### WORK REQUIRED
Reproduce all of the data below character for character, leaving the pictures out of your answer.

Plain-text sources of documents
=-=-=-=-=

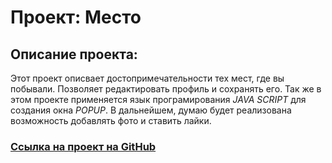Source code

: # Проект: Место

## Описание проекта:

Этот проект описвает достопримечательности тех мест, где вы побывали. Позволяет редактировать профиль и сохранять его. Так же в этом проекте применяется язык програмирования
_JAVA SCRIPT_ для создания окна _POPUP_. В дальнейшем, думаю будет реализована возможность добавлять фото и ставить лайки.

### [Ссылка на проект на GitHub](https://zavalex174.github.io/mesto/)
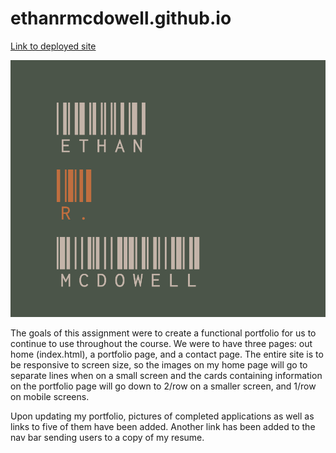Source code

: # ethanrmcdowell.github.io

<a href="https://ethanrmcdowell.github.io">Link to deployed site</a>

<img src="siteimage.JPG">

The goals of this assignment were to create a functional portfolio for us to continue to use throughout the course. We were to have three pages: out home (index.html), a portfolio page, and a contact page. The entire site is to be responsive to screen size, so the images on my home page will go to separate lines when on a small screen and the cards containing information on the portfolio page will go down to 2/row on a smaller screen, and 1/row on mobile screens.

Upon updating my portfolio, pictures of completed applications as well as links to five of them have been added. Another link has been added to the nav bar sending users to a copy of my resume.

=-=-=-=-=

### ANSWER TO THIS EXERCISE
Source code

: # Проект: Место

## Описание проекта:

Этот проект описвает достопримечательности тех мест, где вы побывали. Позволяет редактировать профиль и сохранять его. Так же в этом проекте применяется язык програмирования
_JAVA SCRIPT_ для создания окна _POPUP_. В дальнейшем, думаю будет реализована возможность добавлять фото и ставить лайки.

### [Ссылка на проект на GitHub](https://zavalex174.github.io/mesto/)
Source code

: # ethanrmcdowell.github.io

<a href="https://ethanrmcdowell.github.io">Link to deployed site</a>

<img src="siteimage.JPG">

The goals of this assignment were to create a functional portfolio for us to continue to use throughout the course. We were to have three pages: out home (index.html), a portfolio page, and a contact page. The entire site is to be responsive to screen size, so the images on my home page will go to separate lines when on a small screen and the cards containing information on the portfolio page will go down to 2/row on a smaller screen, and 1/row on mobile screens.

Upon updating my portfolio, pictures of completed applications as well as links to five of them have been added. Another link has been added to the nav bar sending users to a copy of my resume.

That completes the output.